The UN sees young people as main victims of global employment crisis
Deputy Secretary General of the UN, Jan Eliasson, warned that the world is experiencing a "crisis of employment" with the youth as the main victim and warned of the consequences of failing to address that problem.
"It is essential to do more to create jobs for young people. Their frustration is understandable and undermines the belief in government and national institutions," Eliasson said in a speech to the United Nations Economic and Social Council (ECOSOC).
According to the UN, about 73 million young people around the world are looking for work and are three times more likely than adults to be unemployed, while "many are stuck in jobs where they are exploited."

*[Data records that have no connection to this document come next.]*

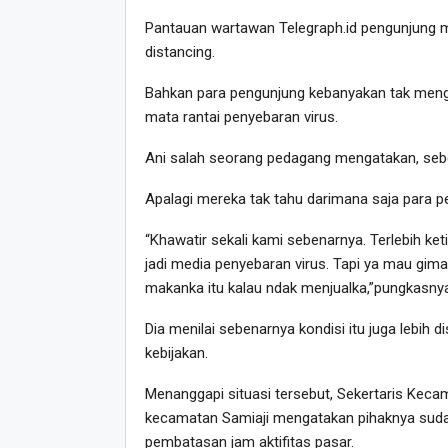
Pantauan wartawan Telegraph.id pengunjung 
distancing.
Bahkan para pengunjung kebanyakan tak me
mata rantai penyebaran virus.
Ani salah seorang pedagang mengatakan, se
Apalagi mereka tak tahu darimana saja para p
“Khawatir sekali kami sebenarnya. Terlebih ke
jadi media penyebaran virus. Tapi ya mau gim
makanka itu kalau ndak menjualka,”pungkasnya
Dia menilai sebenarnya kondisi itu juga lebih
kebijakan.
Menanggapi situasi tersebut, Sekertaris Ke
kecamatan Samiaji mengatakan pihaknya suda
pembatasan jam aktifitas pasar.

"The world is experiencing an employment crisis and our young people are bearing the brunt," Eliasson said.
According to the UN, it is crucial that young people receive adequate education and training to enter the labor market and to support new entrepreneurs to create jobs at a time when unemployment and underemployment remain high.
"Too many people can not access decent jobs that offer fair wages, good working conditions, access to social protection and freedom of association," said Eliasson.
Among other problems, the situation with immigrants has been highlighted. This category of people faces the risk of "exploitation and discrimination" and women, who earn less than men, often have to work in dangerous conditions.
Eliasson spoke at the first day of the ECOSOC meeting, which will discuss ways to achieve sustainable development through the creation of decent employment.